DATA SHOWN:
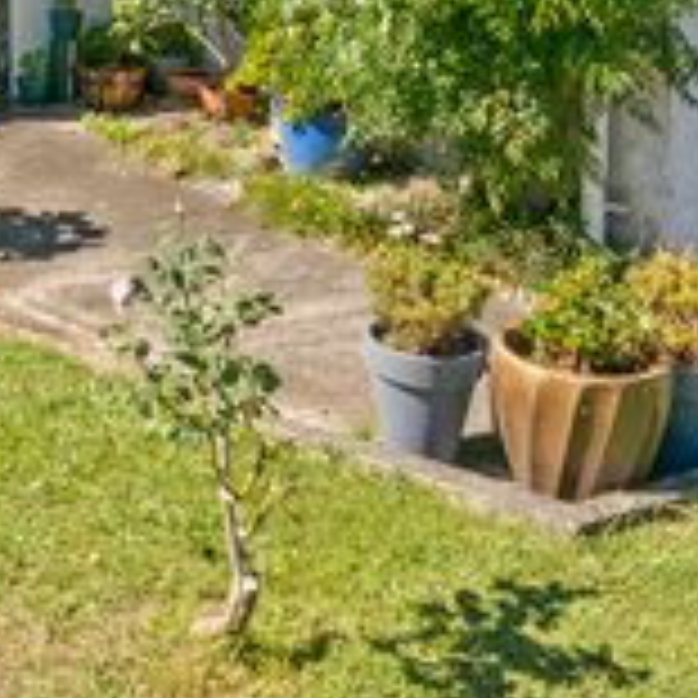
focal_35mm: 63
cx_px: 5
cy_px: -149
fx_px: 1437
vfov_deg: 24.6
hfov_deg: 25.9
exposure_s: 1/320
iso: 200
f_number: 9
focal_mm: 15
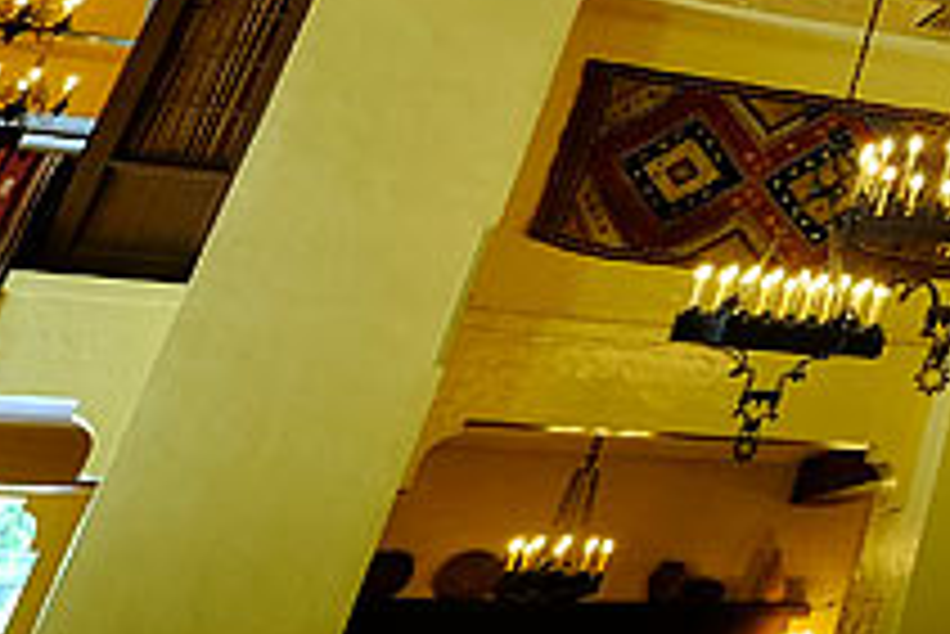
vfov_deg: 16.2
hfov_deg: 17.0
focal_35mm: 71
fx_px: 1875
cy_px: -515
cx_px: 2071
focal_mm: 10
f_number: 4
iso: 250
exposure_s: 1/8
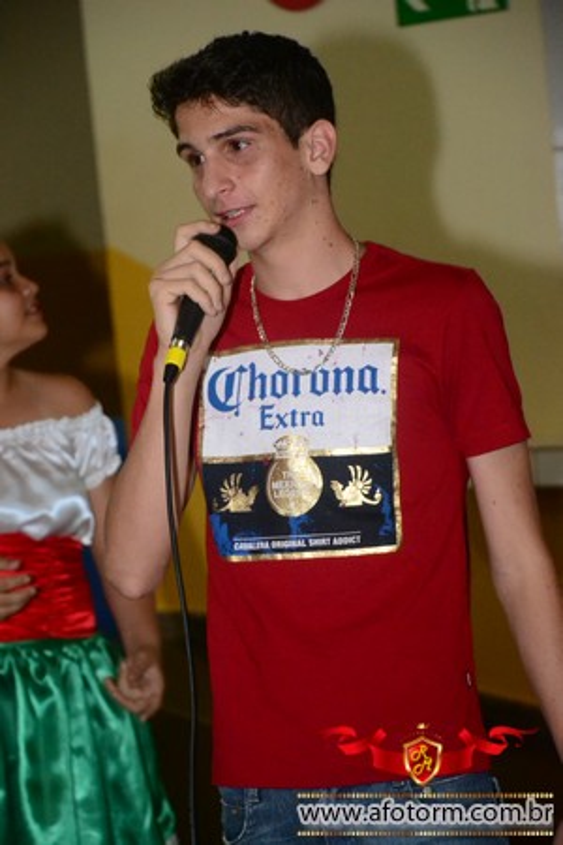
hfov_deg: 9.1
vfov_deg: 13.7
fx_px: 3518
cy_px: 422
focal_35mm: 150
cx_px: 282
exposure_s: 1/80
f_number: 5.6
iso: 3200
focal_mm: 100
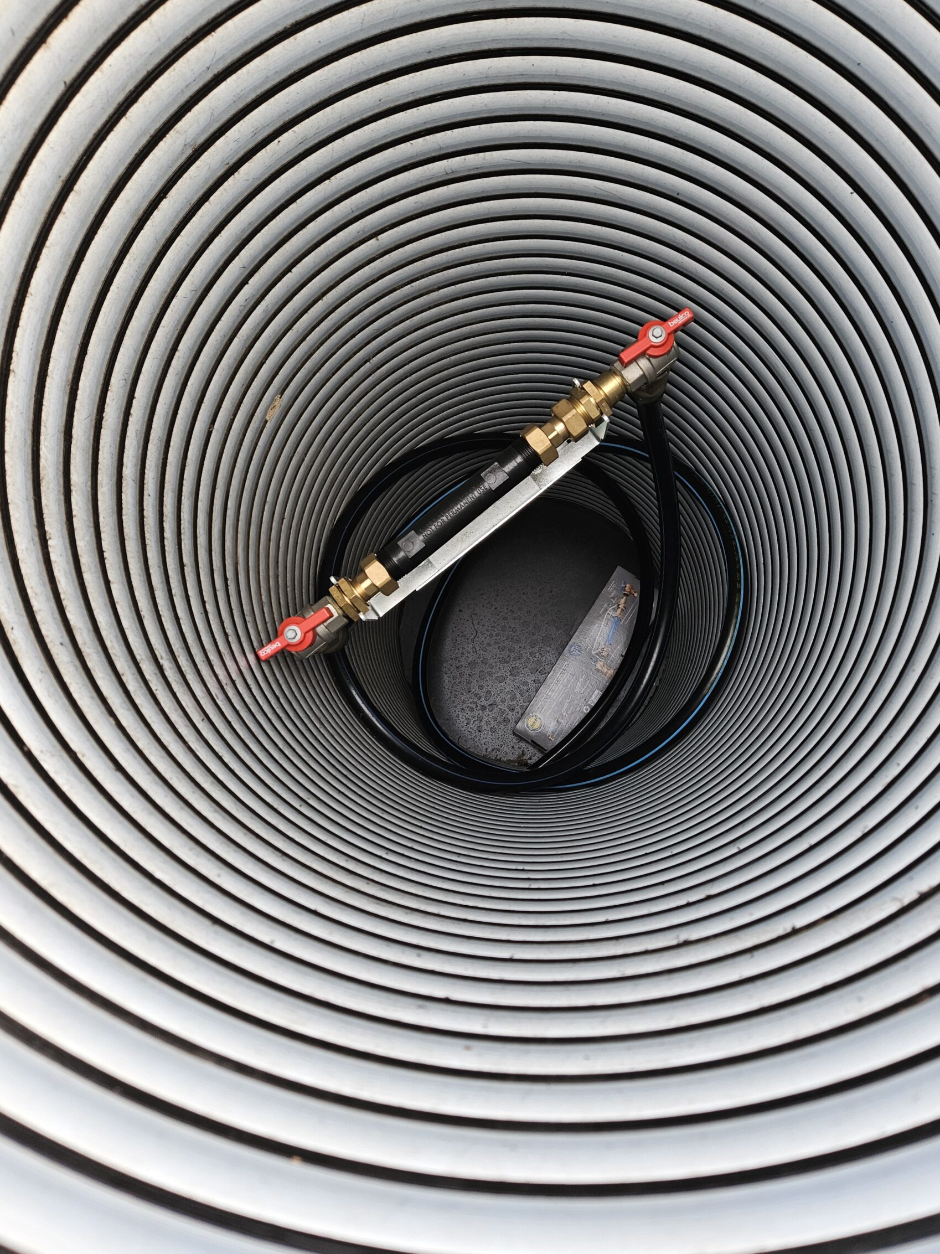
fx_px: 942
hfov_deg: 53.0
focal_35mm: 26
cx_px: 513
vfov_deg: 67.3
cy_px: 602
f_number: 1.8
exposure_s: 1/359
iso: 200
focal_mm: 5.4
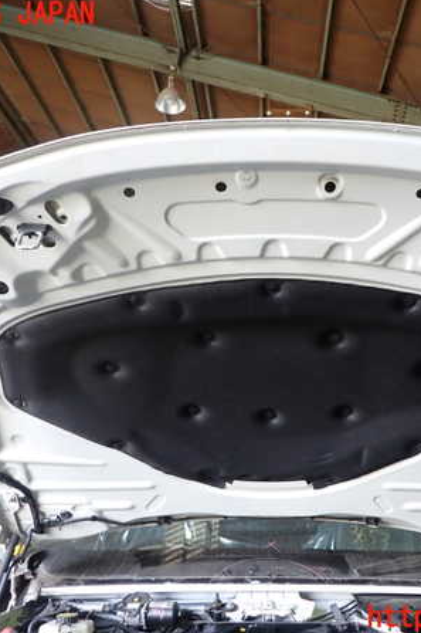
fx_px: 614
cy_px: 316
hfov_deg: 37.6
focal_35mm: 35
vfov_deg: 54.5
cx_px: 262
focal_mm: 4.5
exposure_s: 1/40
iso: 200
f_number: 2
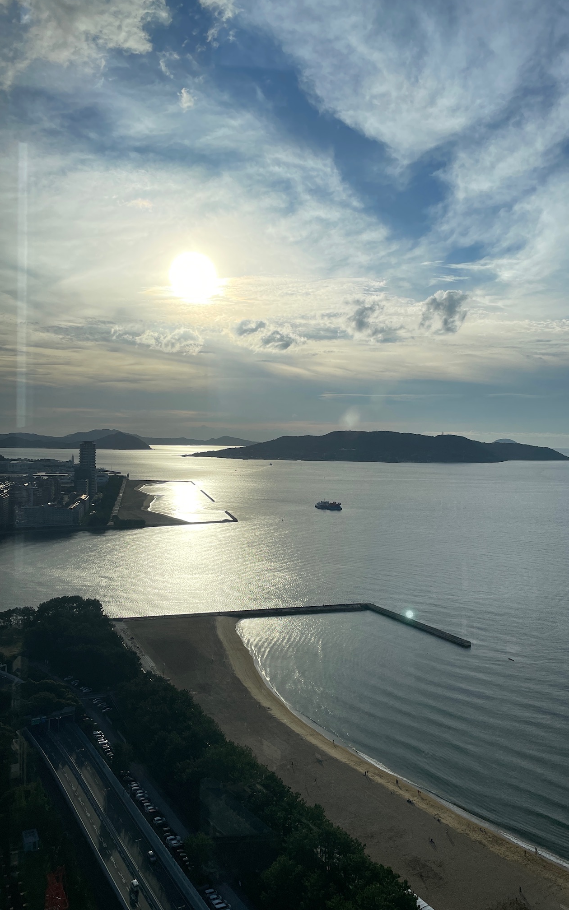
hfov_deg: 44.5
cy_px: 453
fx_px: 695
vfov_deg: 66.5
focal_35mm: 28
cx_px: 295
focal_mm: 4.2
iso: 32
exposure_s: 1/9091
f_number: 1.6
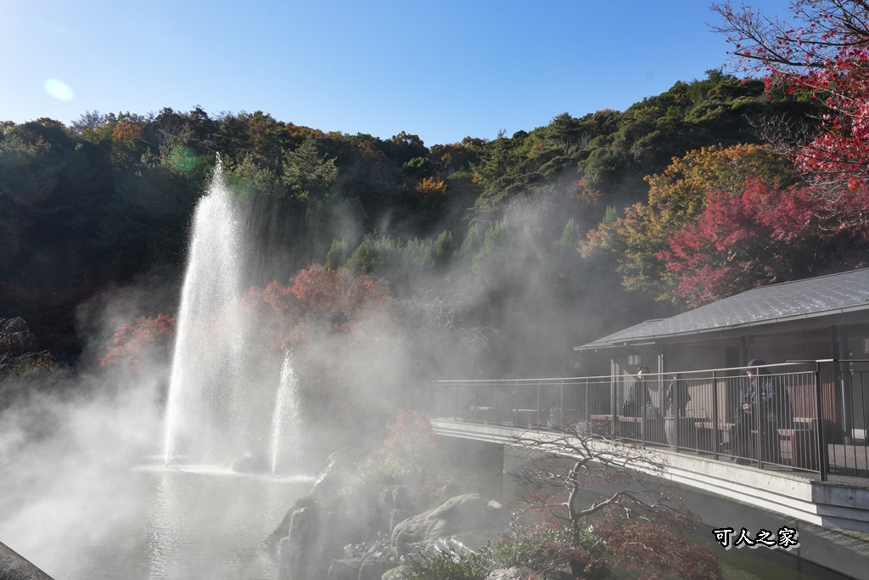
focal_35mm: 30
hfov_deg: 62.3
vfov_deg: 43.9
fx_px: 719
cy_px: 290
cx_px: 434
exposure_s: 1/2000
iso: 1000
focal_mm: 29.8
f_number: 8
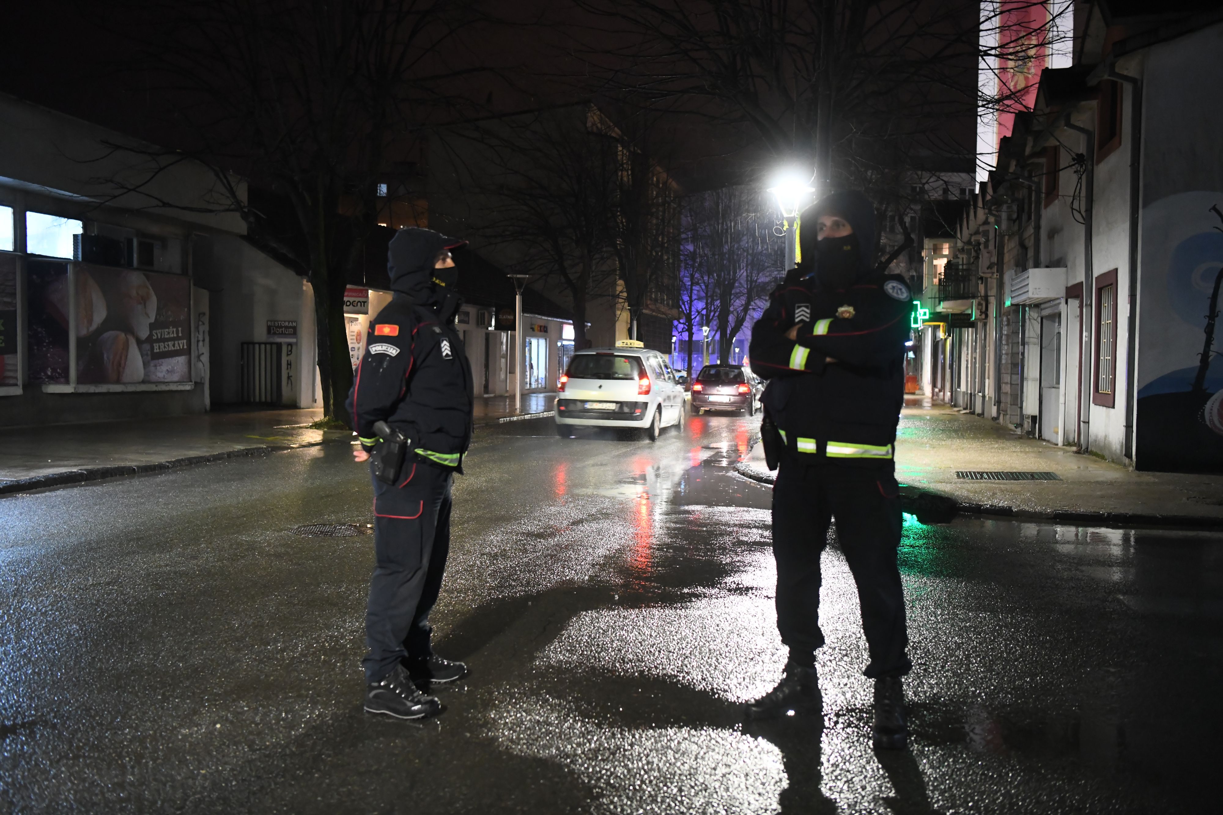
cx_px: 612
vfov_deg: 38.9
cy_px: 408
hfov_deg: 55.8
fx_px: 1155
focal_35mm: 34
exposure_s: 1/50
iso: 5000
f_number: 2.8
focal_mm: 34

PROBLEM STATEMENT: Reproduce exactly, and only, the lines from the one holding "hfov_deg: 37.6" through the final line of the entries. Do not include the pictures.

RESULT OF THE EXERCISE:
hfov_deg: 37.6
focal_35mm: 35
vfov_deg: 54.5
cx_px: 262
focal_mm: 4.5
exposure_s: 1/40
iso: 200
f_number: 2
hfov_deg: 44.5
cy_px: 453
fx_px: 695
vfov_deg: 66.5
focal_35mm: 28
cx_px: 295
focal_mm: 4.2
iso: 32
exposure_s: 1/9091
f_number: 1.6
focal_35mm: 30
hfov_deg: 62.3
vfov_deg: 43.9
fx_px: 719
cy_px: 290
cx_px: 434
exposure_s: 1/2000
iso: 1000
focal_mm: 29.8
f_number: 8
cx_px: 612
vfov_deg: 38.9
cy_px: 408
hfov_deg: 55.8
fx_px: 1155
focal_35mm: 34
exposure_s: 1/50
iso: 5000
f_number: 2.8
focal_mm: 34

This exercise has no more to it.